The alternative tours celebrate the Liverpool post-Punk musical scene. Credit: ITV News

Members of two iconic bands are taking to Liverpool's streets to show there's much more to the city's musical heritage than the Beatles.

While not underestimating the Fab Four's affect on the city, musicians from The Farm and Frankie Goes To Hollywood have begun walking tours to look at the influence of music from the 70s, 80s and 90s.

Peter Hooton, The Farm's lead singer, joked: "I wanted to do a walking tour to get my 10,000 steps a day in."

Hooton is the chair of The Beatles legacy group, but says this tour will focus on the unexplored period after the Fab Four split up.

He said: "There's lots of stuff about the Beatles in tours in Liverpool already, we wanted an alternative tour to celebrate the Liverpool post-Punk musical scene which produced so many brilliant bands. 

"The idea of walking to these venues, it's all about the mythology really.

"It's about personal experiences. It's all our stories about growing up in the city. We'll go to record shops that don't exist anymore and say 'this is where the famous record shop Probe was."

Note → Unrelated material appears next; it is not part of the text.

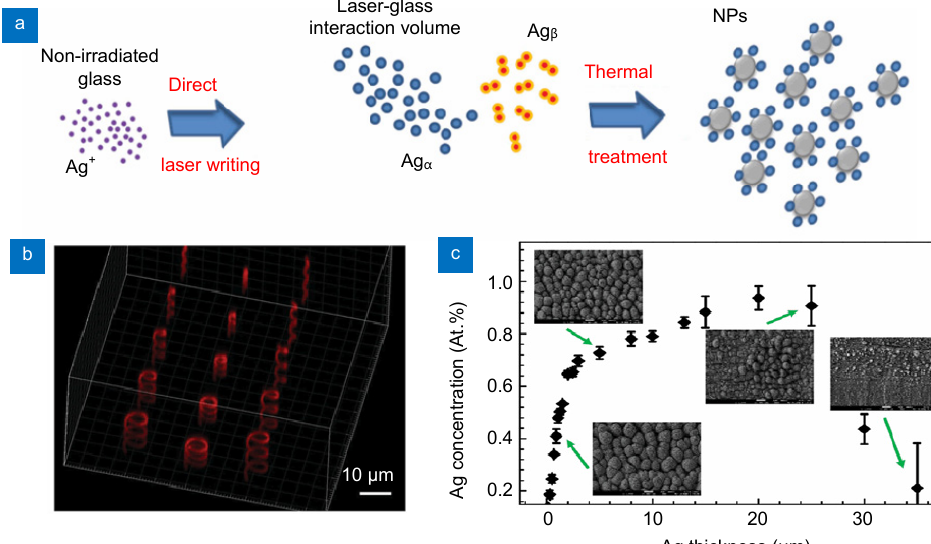
Fig. 3 | Laser induced materials components change. ( a ) Schematic of formations of Ag nanoparticles inside silver containing zinc phosphate glasses by femtosecond laser. ( b ) Laser induced helicoidally-distributed emitting silver clusters arrays. ( c ) Demonstration of femtosecond laser doping of silver into titanium surface. Figure reproduced from (a, b) ref. 61 , WILEY-VCH Verlag GmbH & Co. KGaA, Weinheim; (c) ref. 59 , WILEY-VCH Verlag GmbH & Co. KGaA, Weinheim.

'The Hope Street Suitcases' is one start point for the tour. Credit: ITV News

Hooton first had the idea of running a tour before the pandemic and has long acted as an unofficial guide for friends visiting the city. 

The tours will be led by one of Peter, bandmate Keith Mullin or Brian Nash from Frankie Goes to Hollywood, who will entertain the group with personal anecdotes from one of the most vibrant music scenes in UK history.

The tour will start off at Liverpool Institute for Performing Arts (LIPA) and involve a two hour walk through the city centre, exploring some of Liverpool's most important gig venues, recording studios, pubs and hangouts.

St Luke's Bombed Out Church is among the stops. Credit: ITV News

And with Eurovision to be staged in Liverpool in May the time is right according to Mullin: "I love my city. We are a musical city, our heritage is music, we have people from all over the world coming to this city, so it makes sense to have something like Eurovision here as well."